▶ _Data to process_
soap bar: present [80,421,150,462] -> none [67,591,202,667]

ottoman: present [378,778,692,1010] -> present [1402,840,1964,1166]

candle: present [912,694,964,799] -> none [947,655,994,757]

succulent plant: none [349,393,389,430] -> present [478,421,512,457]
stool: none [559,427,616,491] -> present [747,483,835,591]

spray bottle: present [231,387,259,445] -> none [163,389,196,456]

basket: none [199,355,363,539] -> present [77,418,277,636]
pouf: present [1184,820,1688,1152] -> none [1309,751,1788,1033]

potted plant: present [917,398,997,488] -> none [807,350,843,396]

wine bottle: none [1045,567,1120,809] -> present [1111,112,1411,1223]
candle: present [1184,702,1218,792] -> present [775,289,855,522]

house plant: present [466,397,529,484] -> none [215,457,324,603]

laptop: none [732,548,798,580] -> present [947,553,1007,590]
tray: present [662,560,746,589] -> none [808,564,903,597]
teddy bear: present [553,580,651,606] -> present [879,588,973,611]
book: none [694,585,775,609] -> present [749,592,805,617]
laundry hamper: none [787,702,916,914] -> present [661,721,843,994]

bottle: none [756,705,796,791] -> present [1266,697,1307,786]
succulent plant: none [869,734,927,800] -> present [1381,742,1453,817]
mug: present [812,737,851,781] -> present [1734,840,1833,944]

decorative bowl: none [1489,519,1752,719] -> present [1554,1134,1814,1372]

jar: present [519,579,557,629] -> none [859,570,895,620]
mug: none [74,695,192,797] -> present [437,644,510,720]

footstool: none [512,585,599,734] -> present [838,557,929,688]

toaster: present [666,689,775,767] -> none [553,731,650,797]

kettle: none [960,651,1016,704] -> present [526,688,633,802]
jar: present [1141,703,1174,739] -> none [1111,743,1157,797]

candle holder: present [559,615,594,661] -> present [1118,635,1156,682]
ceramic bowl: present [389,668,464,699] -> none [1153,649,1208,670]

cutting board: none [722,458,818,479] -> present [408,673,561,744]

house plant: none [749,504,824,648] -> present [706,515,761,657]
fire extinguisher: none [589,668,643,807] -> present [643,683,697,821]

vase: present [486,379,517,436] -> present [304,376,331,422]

▶ _Exercise details_
Starting at the line that contains "fire extinguisher: none", retype each line through the last one in the records, both included, and add nothing.

▶ _Written reply_
fire extinguisher: none [589,668,643,807] -> present [643,683,697,821]

vase: present [486,379,517,436] -> present [304,376,331,422]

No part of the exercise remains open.